::: Given entries
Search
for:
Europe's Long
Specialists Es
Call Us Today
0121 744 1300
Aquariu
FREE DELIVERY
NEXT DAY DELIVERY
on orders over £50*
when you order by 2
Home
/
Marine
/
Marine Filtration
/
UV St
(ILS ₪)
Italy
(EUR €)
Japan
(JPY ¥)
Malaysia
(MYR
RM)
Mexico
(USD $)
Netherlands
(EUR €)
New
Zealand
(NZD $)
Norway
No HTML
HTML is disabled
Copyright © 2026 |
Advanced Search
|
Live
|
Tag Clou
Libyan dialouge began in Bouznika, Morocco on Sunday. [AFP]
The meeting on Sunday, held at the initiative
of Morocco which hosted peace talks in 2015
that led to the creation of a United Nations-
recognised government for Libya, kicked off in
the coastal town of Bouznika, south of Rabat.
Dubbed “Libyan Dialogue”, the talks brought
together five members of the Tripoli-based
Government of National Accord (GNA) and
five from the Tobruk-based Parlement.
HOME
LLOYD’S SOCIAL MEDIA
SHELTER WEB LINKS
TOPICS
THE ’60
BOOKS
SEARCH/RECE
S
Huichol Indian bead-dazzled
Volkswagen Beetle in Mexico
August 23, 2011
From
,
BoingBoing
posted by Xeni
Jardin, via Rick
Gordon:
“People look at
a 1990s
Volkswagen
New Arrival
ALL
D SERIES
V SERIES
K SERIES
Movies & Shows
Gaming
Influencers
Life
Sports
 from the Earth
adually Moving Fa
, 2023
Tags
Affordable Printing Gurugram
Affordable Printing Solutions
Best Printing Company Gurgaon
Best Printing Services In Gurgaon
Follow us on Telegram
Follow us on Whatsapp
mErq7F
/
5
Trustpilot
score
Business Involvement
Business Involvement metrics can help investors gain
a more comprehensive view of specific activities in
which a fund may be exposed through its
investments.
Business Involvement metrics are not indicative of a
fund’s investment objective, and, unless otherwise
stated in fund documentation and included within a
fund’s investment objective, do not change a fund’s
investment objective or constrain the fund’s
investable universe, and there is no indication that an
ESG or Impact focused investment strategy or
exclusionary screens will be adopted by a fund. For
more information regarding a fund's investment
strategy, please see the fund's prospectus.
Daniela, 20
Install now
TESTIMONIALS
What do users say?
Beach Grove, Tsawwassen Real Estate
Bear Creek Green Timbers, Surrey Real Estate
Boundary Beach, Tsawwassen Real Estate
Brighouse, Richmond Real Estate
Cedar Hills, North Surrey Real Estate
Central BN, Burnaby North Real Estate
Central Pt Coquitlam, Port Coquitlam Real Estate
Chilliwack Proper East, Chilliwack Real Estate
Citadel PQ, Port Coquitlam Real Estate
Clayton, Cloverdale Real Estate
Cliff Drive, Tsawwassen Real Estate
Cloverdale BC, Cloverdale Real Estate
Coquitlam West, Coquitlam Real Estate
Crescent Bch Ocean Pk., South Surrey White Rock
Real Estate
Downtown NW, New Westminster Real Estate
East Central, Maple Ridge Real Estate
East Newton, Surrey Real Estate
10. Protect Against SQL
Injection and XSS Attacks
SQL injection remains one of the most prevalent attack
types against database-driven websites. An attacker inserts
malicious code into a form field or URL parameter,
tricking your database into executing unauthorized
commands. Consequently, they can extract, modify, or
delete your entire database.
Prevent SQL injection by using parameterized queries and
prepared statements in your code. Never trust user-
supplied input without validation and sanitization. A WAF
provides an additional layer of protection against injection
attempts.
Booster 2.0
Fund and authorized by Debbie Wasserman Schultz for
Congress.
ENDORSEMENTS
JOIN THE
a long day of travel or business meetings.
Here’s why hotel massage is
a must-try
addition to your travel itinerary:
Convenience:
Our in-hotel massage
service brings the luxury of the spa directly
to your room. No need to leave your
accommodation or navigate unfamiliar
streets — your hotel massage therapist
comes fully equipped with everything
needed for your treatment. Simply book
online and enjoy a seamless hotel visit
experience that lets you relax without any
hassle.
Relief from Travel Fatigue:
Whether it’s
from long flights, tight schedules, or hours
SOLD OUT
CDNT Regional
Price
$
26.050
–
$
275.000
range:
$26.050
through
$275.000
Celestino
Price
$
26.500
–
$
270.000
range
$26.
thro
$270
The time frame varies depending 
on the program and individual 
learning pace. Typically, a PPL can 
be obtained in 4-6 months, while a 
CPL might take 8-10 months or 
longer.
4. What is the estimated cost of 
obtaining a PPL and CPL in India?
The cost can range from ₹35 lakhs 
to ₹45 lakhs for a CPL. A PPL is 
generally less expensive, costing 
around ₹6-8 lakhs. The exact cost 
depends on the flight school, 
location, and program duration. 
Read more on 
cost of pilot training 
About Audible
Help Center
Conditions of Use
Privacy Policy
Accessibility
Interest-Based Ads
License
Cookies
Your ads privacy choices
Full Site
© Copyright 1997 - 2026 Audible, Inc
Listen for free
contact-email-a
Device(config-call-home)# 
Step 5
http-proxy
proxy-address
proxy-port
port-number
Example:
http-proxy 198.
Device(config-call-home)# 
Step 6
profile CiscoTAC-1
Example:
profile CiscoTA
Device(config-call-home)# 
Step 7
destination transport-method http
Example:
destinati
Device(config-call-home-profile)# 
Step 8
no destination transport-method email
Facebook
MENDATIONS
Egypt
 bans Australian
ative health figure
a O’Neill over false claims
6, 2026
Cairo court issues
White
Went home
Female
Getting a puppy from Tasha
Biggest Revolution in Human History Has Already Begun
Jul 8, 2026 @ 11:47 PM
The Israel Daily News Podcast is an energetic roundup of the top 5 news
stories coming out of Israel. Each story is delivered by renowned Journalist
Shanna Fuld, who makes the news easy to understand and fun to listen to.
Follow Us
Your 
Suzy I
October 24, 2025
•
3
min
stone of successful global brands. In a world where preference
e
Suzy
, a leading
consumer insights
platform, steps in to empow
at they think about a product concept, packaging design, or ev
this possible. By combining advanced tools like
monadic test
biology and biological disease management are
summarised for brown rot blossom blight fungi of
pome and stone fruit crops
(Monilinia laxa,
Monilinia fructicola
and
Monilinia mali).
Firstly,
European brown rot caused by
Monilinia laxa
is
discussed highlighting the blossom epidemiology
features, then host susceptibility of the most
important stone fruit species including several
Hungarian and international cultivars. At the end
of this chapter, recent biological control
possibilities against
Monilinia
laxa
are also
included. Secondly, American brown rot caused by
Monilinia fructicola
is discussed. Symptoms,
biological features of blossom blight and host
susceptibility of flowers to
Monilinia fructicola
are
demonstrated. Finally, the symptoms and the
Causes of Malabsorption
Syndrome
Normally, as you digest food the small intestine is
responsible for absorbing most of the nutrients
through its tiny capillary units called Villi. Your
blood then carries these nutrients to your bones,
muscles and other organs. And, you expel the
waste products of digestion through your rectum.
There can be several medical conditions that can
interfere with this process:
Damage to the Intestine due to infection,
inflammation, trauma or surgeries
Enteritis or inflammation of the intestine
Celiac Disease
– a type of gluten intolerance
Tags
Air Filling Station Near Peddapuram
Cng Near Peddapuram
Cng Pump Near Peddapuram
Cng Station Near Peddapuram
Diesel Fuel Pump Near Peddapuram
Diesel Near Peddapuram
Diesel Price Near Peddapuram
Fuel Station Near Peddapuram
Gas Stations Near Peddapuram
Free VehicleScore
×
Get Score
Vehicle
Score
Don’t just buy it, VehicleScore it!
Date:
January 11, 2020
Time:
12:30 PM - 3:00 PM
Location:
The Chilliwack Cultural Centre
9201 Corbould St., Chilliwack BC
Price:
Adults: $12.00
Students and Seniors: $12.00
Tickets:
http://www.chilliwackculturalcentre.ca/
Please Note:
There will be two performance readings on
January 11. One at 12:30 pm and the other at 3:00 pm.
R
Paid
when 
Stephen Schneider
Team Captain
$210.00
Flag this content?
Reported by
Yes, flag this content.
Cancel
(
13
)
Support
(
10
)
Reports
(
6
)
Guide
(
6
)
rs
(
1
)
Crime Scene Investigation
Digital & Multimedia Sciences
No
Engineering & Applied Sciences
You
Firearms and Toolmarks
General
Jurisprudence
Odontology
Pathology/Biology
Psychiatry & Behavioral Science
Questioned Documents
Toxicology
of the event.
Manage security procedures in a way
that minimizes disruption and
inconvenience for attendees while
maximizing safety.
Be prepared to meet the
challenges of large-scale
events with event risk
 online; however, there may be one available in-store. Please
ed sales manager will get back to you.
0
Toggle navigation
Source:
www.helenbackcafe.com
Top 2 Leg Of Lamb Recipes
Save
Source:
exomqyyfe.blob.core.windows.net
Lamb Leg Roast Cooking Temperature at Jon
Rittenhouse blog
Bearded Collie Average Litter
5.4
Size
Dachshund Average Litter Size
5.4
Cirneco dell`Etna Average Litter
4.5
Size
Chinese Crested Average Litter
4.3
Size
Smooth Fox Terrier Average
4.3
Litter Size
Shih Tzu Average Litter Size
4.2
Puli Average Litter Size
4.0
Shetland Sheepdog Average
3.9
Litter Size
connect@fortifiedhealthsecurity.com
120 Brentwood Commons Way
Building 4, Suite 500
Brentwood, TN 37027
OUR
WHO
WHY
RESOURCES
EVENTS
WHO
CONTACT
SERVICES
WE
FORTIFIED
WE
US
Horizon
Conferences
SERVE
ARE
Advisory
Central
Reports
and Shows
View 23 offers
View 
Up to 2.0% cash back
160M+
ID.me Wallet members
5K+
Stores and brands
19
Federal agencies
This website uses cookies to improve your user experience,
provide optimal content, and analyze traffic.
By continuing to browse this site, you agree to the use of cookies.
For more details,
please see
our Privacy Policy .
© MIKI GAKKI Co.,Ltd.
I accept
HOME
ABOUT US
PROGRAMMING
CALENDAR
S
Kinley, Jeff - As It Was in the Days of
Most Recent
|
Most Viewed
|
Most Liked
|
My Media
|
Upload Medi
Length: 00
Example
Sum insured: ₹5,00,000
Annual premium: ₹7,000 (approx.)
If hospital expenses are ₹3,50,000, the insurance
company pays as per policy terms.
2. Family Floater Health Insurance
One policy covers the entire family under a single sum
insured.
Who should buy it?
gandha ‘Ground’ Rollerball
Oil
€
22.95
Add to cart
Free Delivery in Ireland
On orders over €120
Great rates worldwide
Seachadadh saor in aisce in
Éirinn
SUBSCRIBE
::::::
◆ **What the exercise asks**
Collect each line of the listing above that contains the string "Volkswagen".

◆ **Response box**
Volkswagen Beetle in Mexico
Volkswagen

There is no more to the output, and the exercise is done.